◆ Enunciado
Copie o texto sobre a BR163, do começo ao fim, sem mudar nada.

─── Texto apresentado

À procura de rotas alternativas

(Foto: bahiaeconimica.com.br)

A BR163, que corta o país de forma longitudinal, atravessa o Mato Grosso do Sul de Sonora, na divisa com Mato Grosso, até Mundo Novo, fronteira com o Paraná, e exerce um papel central na economia do Estado. Por ela trafega por volta de 80% dos grãos produzidos no Centro-Oeste, a principal fonte de riqueza da região, tendo como principais destinos os portos de Paranaguá (PR) e Santos (SP). Por conta disso, é chamada de “rodovia da soja”. Mas os sul-mato-grossenses se referem a ela também pelo sinistro apelido de “rodovia da morte”. É uma via estreita pista simples a maior parte do tempo, por onde trafegam sete mil veículos por dia, sendo 4,5mil caminhões numa velocidade média de 45 quilômetros por hora. “É uma via de alto risco, com registro diário de 15 acidentes, sendo entre seis e sete graves ou gravíssimos”, diz Claudio Antônio Cavol, presidente do Sindicato das Empresas de Transporte de cargas e Logistica de Mato Grosso do Sul (Setlog MS).

──────
─── Dados fornecidos

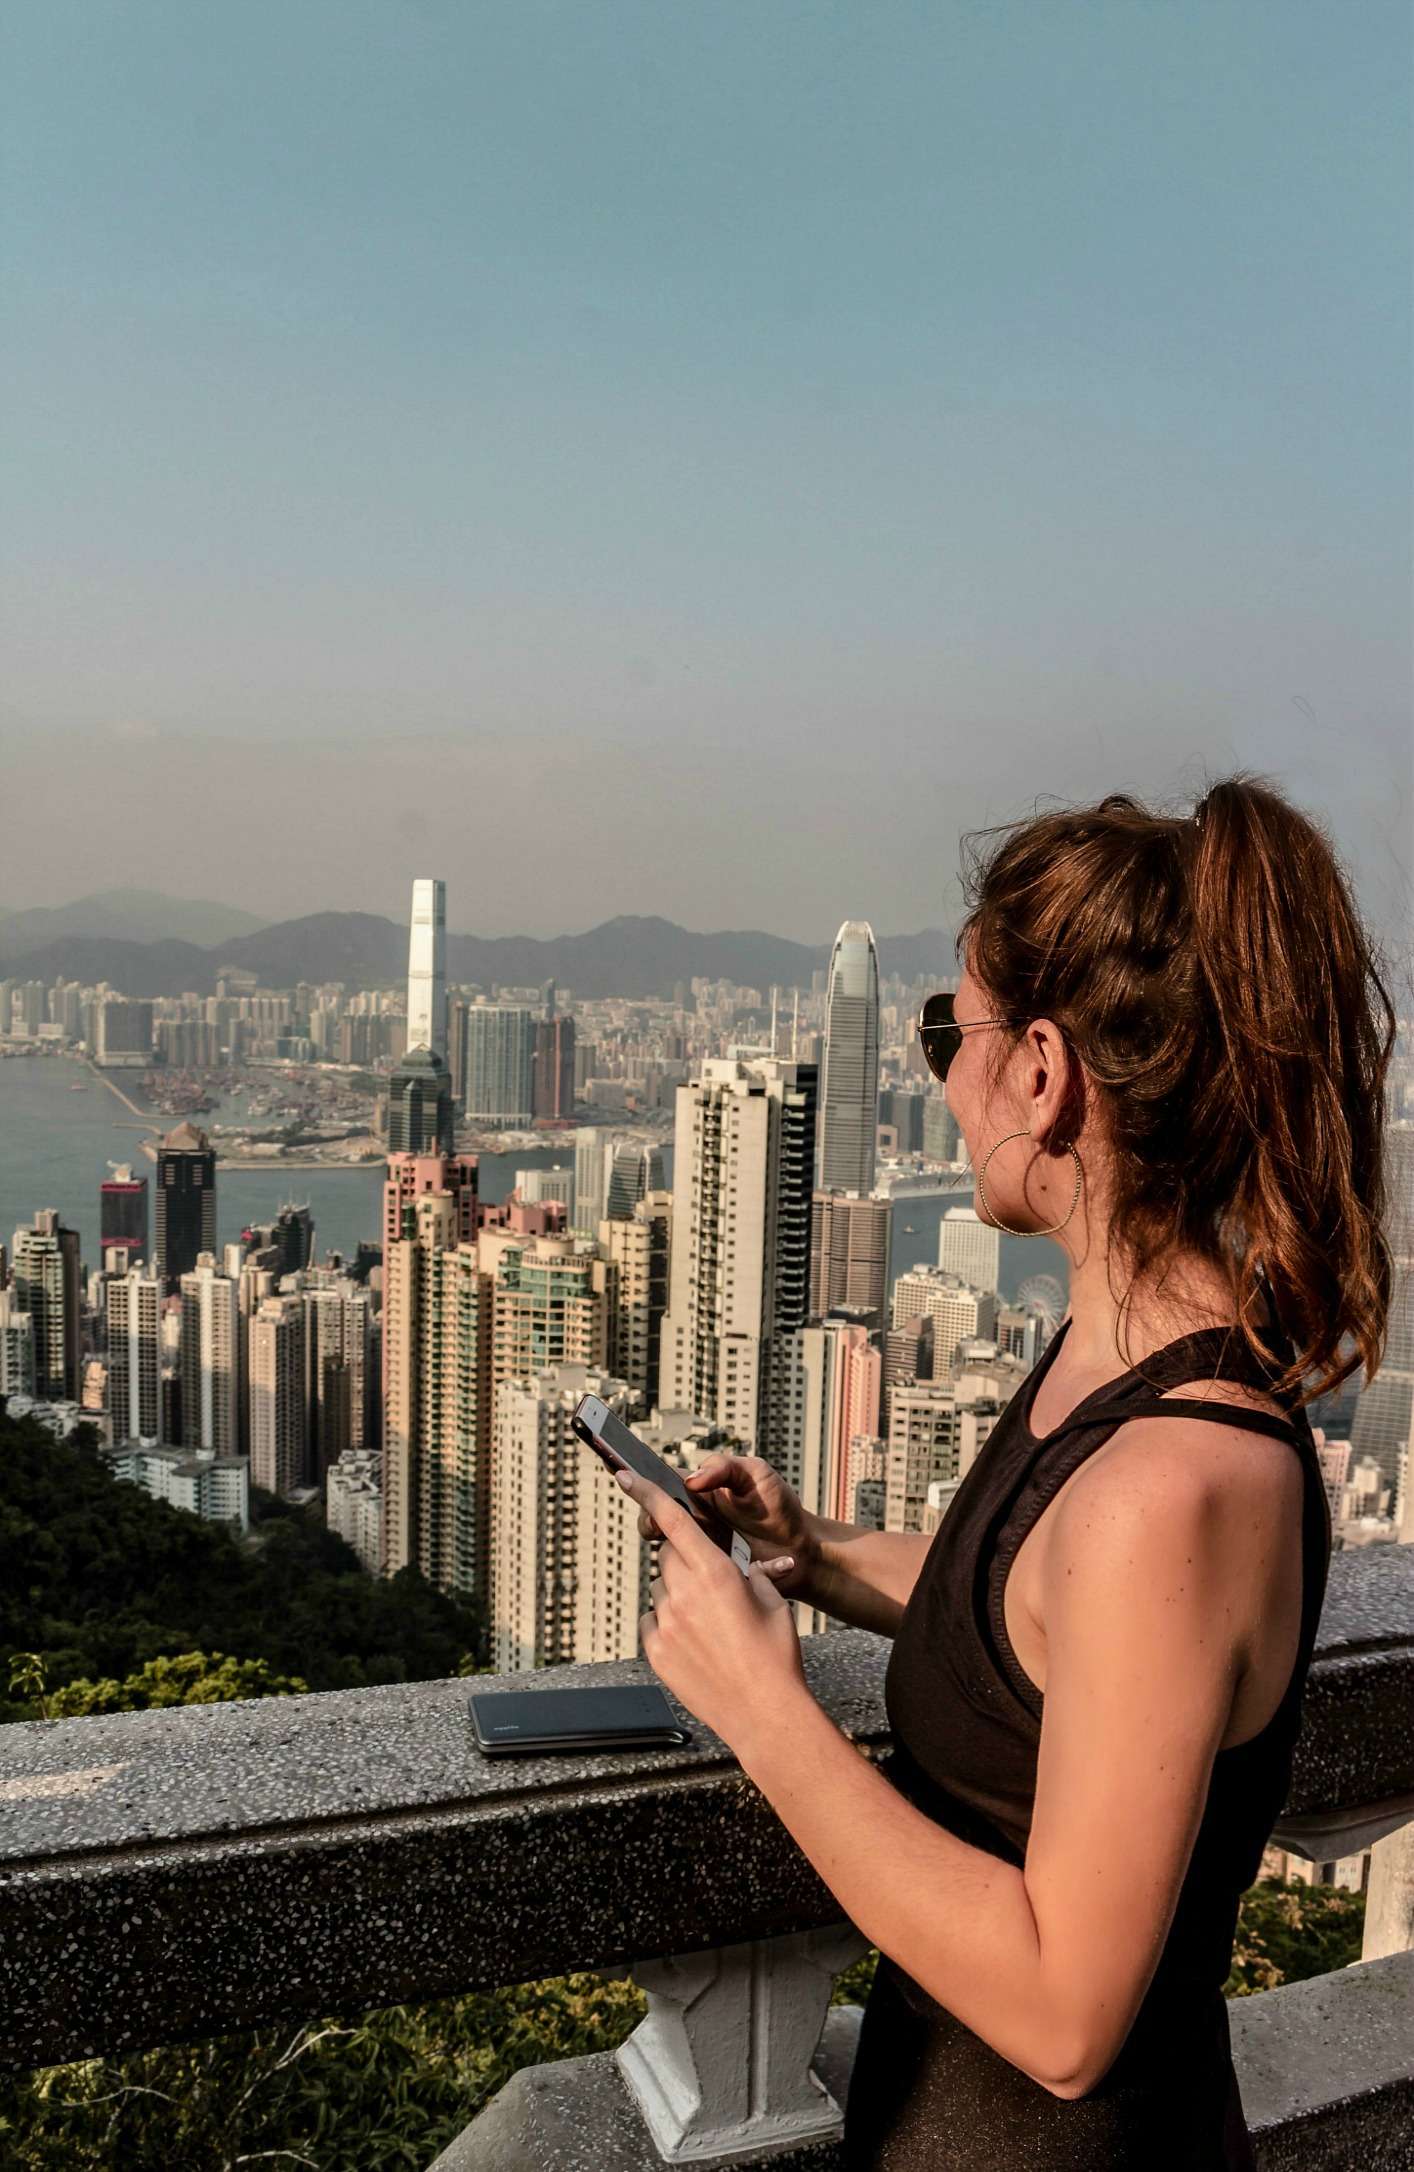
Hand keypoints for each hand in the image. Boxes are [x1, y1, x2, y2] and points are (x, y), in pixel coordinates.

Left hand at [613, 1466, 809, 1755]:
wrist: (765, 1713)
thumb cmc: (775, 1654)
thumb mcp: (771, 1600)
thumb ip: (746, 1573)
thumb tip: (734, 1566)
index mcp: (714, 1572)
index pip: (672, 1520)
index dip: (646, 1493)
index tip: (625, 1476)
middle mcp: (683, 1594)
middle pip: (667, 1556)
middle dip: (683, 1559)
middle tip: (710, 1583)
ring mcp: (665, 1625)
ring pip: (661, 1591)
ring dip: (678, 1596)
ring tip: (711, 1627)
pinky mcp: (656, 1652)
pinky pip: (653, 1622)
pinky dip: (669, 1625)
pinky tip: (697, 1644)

──────
─── Dados fornecidos

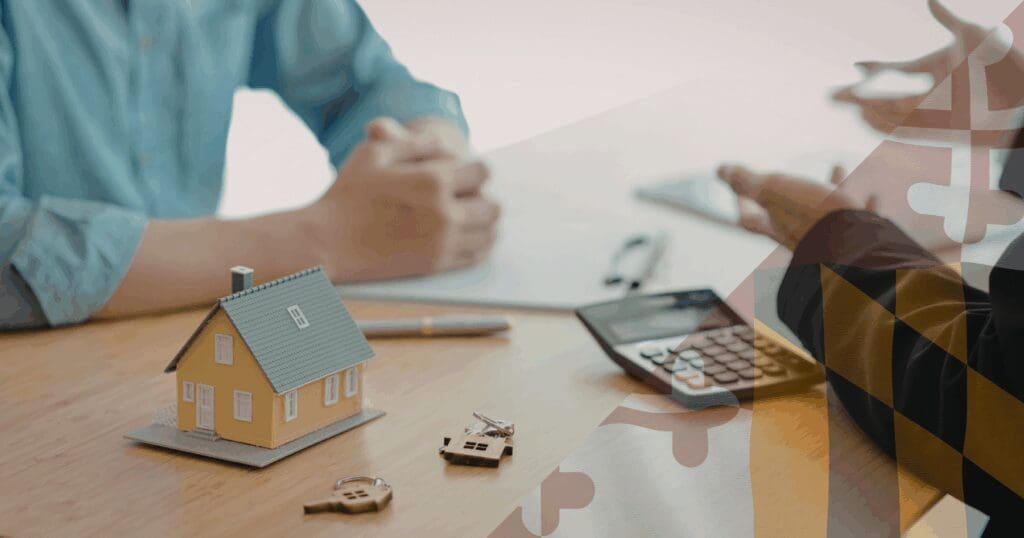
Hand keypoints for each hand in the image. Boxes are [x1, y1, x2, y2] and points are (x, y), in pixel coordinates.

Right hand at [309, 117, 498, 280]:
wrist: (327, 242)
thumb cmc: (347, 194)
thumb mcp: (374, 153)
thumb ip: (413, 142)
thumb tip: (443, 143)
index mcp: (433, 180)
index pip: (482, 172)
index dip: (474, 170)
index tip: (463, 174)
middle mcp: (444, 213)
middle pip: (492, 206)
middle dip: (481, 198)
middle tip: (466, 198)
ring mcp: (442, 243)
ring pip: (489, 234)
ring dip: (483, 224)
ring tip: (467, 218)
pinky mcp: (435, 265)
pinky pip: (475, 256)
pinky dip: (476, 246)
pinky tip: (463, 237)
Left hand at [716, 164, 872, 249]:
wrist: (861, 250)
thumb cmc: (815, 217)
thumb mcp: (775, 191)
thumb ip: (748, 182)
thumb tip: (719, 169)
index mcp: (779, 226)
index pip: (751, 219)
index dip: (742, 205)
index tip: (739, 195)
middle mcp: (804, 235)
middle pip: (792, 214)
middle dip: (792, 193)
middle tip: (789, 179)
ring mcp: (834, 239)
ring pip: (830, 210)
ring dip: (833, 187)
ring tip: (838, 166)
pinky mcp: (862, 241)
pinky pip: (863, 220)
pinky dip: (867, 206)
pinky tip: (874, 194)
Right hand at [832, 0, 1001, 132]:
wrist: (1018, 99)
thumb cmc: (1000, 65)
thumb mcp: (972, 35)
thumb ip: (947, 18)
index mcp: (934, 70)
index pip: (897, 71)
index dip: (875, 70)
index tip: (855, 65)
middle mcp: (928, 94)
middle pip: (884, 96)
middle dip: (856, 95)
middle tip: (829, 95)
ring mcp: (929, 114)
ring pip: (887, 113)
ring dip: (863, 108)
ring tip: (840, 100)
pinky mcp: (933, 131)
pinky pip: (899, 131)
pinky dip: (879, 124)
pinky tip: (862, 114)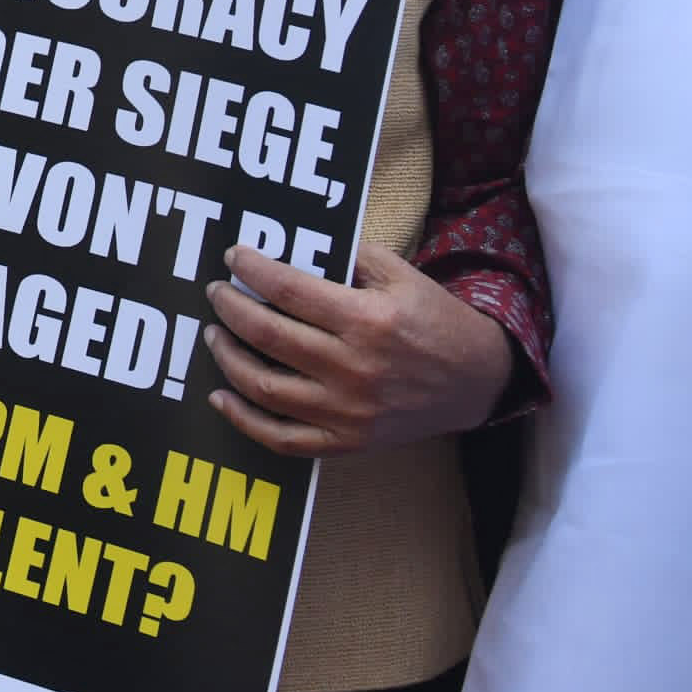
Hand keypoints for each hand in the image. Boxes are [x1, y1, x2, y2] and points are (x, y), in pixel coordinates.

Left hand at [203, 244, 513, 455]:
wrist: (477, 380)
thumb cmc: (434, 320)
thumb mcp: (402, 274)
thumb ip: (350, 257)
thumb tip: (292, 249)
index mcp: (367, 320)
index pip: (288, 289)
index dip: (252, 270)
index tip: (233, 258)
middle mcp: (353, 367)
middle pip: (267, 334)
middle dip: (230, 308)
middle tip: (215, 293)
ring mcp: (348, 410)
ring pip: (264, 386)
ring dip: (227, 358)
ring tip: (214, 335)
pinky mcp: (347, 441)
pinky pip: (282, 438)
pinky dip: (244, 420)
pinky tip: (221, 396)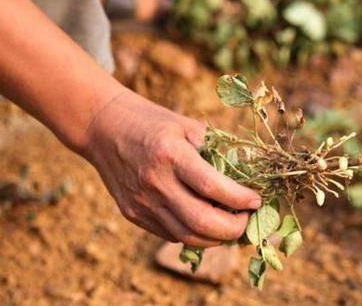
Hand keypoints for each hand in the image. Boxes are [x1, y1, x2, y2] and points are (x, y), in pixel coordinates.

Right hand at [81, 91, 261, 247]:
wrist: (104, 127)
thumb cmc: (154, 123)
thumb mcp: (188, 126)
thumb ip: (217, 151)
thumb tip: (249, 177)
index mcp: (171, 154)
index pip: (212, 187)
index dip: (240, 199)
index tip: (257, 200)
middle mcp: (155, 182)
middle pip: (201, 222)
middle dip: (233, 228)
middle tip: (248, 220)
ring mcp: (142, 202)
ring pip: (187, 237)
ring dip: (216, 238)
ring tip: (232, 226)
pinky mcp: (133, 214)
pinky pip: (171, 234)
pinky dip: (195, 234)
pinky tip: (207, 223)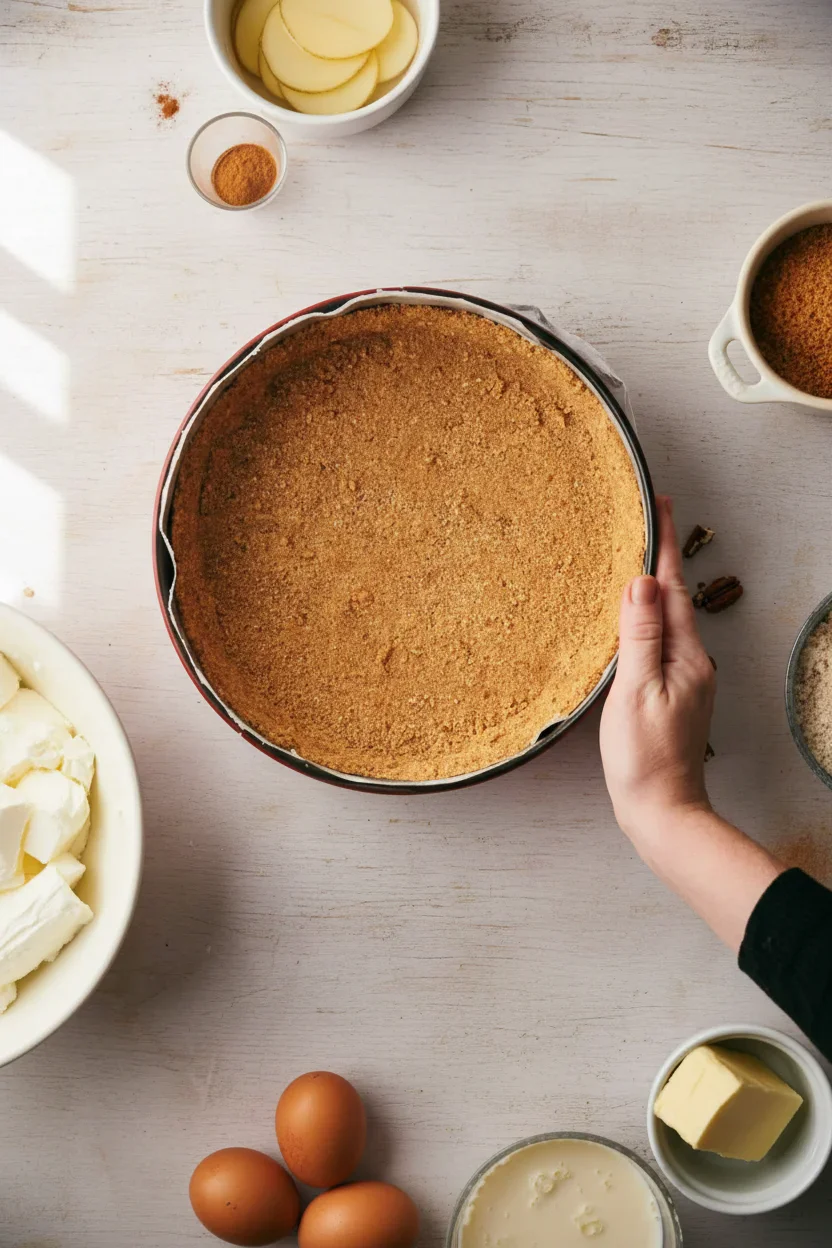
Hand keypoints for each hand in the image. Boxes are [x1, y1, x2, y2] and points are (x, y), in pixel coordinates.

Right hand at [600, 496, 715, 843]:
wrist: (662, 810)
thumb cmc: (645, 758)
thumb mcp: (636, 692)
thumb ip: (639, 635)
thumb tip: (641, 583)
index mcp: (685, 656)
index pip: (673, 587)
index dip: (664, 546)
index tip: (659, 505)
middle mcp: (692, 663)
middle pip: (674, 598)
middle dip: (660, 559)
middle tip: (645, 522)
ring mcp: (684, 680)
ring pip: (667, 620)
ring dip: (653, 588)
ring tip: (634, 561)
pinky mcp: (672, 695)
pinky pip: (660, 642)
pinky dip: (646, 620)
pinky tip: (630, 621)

──────

◆ Resposta
À procura de rotas alternativas

(Foto: bahiaeconimica.com.br)

A BR163, que corta o país de forma longitudinal, atravessa o Mato Grosso do Sul de Sonora, na divisa com Mato Grosso, até Mundo Novo, fronteira com o Paraná, e exerce um papel central na economia do Estado. Por ela trafega por volta de 80% dos grãos produzidos no Centro-Oeste, a principal fonte de riqueza da região, tendo como principais destinos os portos de Paranaguá (PR) e Santos (SP). Por conta disso, é chamada de “rodovia da soja”. Mas os sul-mato-grossenses se referem a ela também pelo sinistro apelido de “rodovia da morte”. É uma via estreita pista simples a maior parte do tempo, por onde trafegam sete mil veículos por dia, sendo 4,5mil caminhões numa velocidade média de 45 quilômetros por hora. “É uma via de alto risco, com registro diário de 15 acidentes, sendo entre seis e sete graves ou gravíssimos”, diz Claudio Antônio Cavol, presidente do Sindicato das Empresas de Transporte de cargas e Logistica de Mato Grosso do Sul (Setlog MS).